Esmaguei um mosquito
entre as páginas
do Livro de Condolências
uma pequena mancha
vermelha

O QUE EU AMO EM

Aqui as sombras das coisas que se movem bruscamente não se
.      movem
Deito-me no oco de um objeto em movimento.

Do lado de fora da sombra, você se move num vácuo de luz
.      branca,
se move por sobre a grama afundada da manhã.

Um exército interminável de indignação está agora no céu,
montando nuvens escuras, ondas turbulentas do mar.

Na linguagem tátil do sonho, você repete um nome sem fundo
.     ou forma
O emplumado platô do amor crava que a voz do espírito não
.    quer dizer nada a ninguém.

A própria chuva parece ser uma sombra, uma forma vaga de
.    amor que se estende até a grama do verão.
Você dança, num mesmo momento, em muitos pontos remotos
.    do planeta, uma varinha de ouro espetada no coque.

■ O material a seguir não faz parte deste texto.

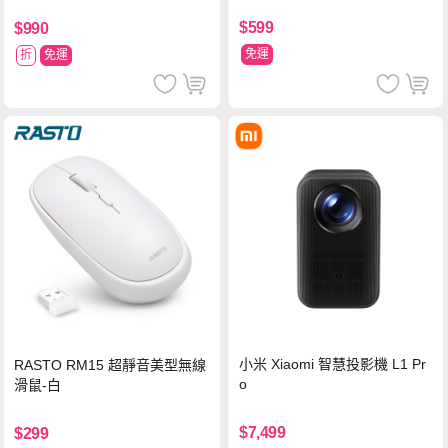
$599
$990
免運
折
免運
小米 Xiaomi 智慧投影機 L1 Pr
RASTO RM15 超靜音美型無線
o
滑鼠-白
$7,499
$299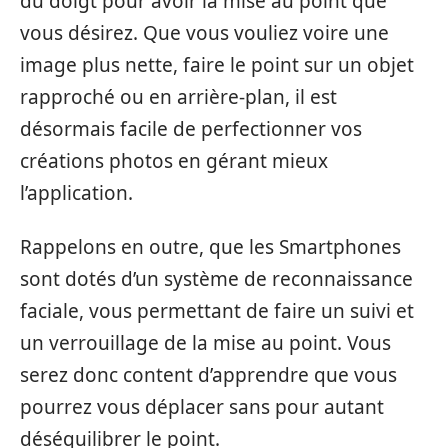
du doigt pour avoir la mise au point que
vous désirez. Que vous vouliez voire une
image plus nette, faire le point sur un objet
rapproché ou en arrière-plan, il est
désormais facile de perfectionner vos
créations photos en gérant mieux
l’application.
Rappelons en outre, que les Smartphones
sont dotés d’un système de reconnaissance
faciale, vous permettant de faire un suivi et
un verrouillage de la mise au point. Vous
serez donc content d’apprendre que vous
pourrez vous déplacer sans pour autant
déséquilibrer le point.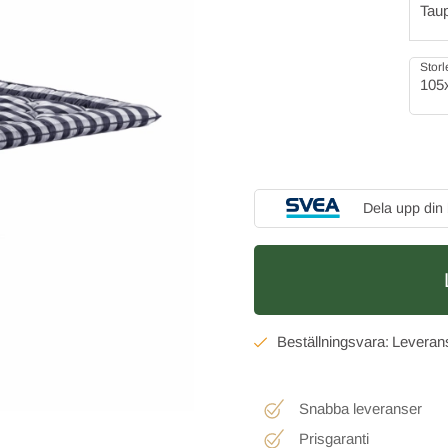
Tau
Storl
105
Dela upp din
Snabba leveranser
Prisgaranti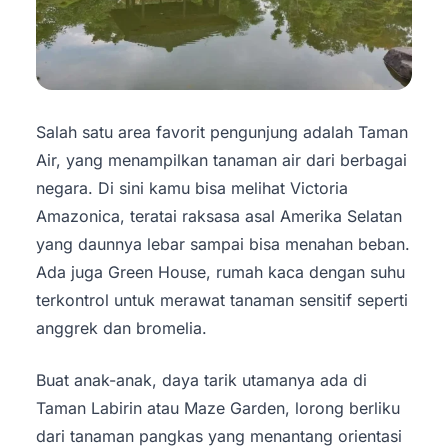
Salah satu area favorit pengunjung adalah Taman
Air, yang menampilkan tanaman air dari berbagai
negara. Di sini kamu bisa melihat Victoria
Amazonica, teratai raksasa asal Amerika Selatan
yang daunnya lebar sampai bisa menahan beban.
Ada juga Green House, rumah kaca dengan suhu
terkontrol untuk merawat tanaman sensitif seperti
anggrek dan bromelia.
Buat anak-anak, daya tarik utamanya ada di
Taman Labirin atau Maze Garden, lorong berliku
dari tanaman pangkas yang menantang orientasi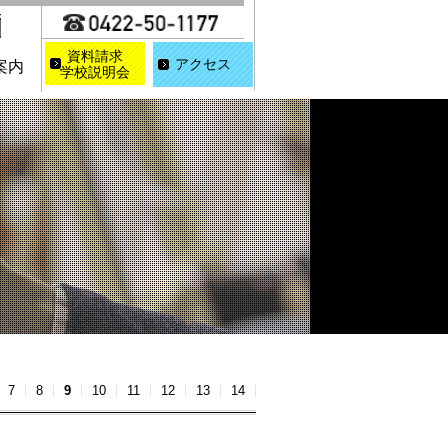
資料請求
アクセス
案内
学校説明会
7
8
9
10
11
12
13
14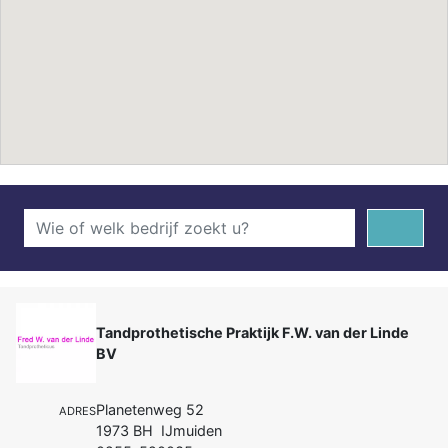
Tandprothetische Praktijk F.W. van der Linde
BV
Planetenweg 52
ADRES
1973 BH IJmuiden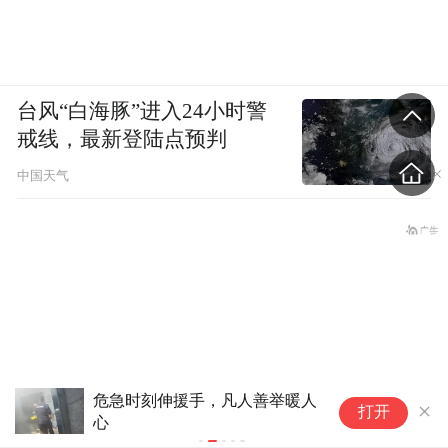
台风“白海豚”进入24小时警
戒线，最新登陆点预判
中国天气
危急时刻伸援手，凡人善举暖人
日
打开
心
患
被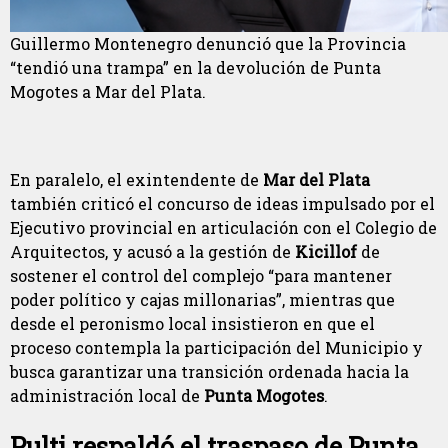
Guillermo Montenegro denunció que la Provincia
“tendió una trampa” en la devolución de Punta
Mogotes a Mar del Plata.
En paralelo, el exintendente de
Mar del Plata
también criticó el concurso de ideas impulsado por el
Ejecutivo provincial en articulación con el Colegio de
Arquitectos, y acusó a la gestión de
Kicillof
de
sostener el control del complejo “para mantener
poder político y cajas millonarias”, mientras que
desde el peronismo local insistieron en que el
proceso contempla la participación del Municipio y
busca garantizar una transición ordenada hacia la
administración local de
Punta Mogotes
.
Pulti respaldó el traspaso de Punta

Tira os estropiados sapatos verdes de chuva de brechó que lhe
.    emprestou a moça do quiosque de waffers,
e vai se deitar nos pequenos meridianos, se for de madrugada
.    (muito sonolenta)

Você sabe que está ligada aos envoltórios da Terra, em torno
.    do seu eixo.
Você está girando e as sombras escuras estão rumando para
.   onde olham os olhos giratórios da chuva.

A batalha entre 100.000.000 de células fotossensíveis, um
.   complexe de espíritos transparentes de brilho azul,
contra estropiados sapatos de chuva.

*Poemas do livro “Vida: Efeito – V”, Editora 7 Letras, 2024.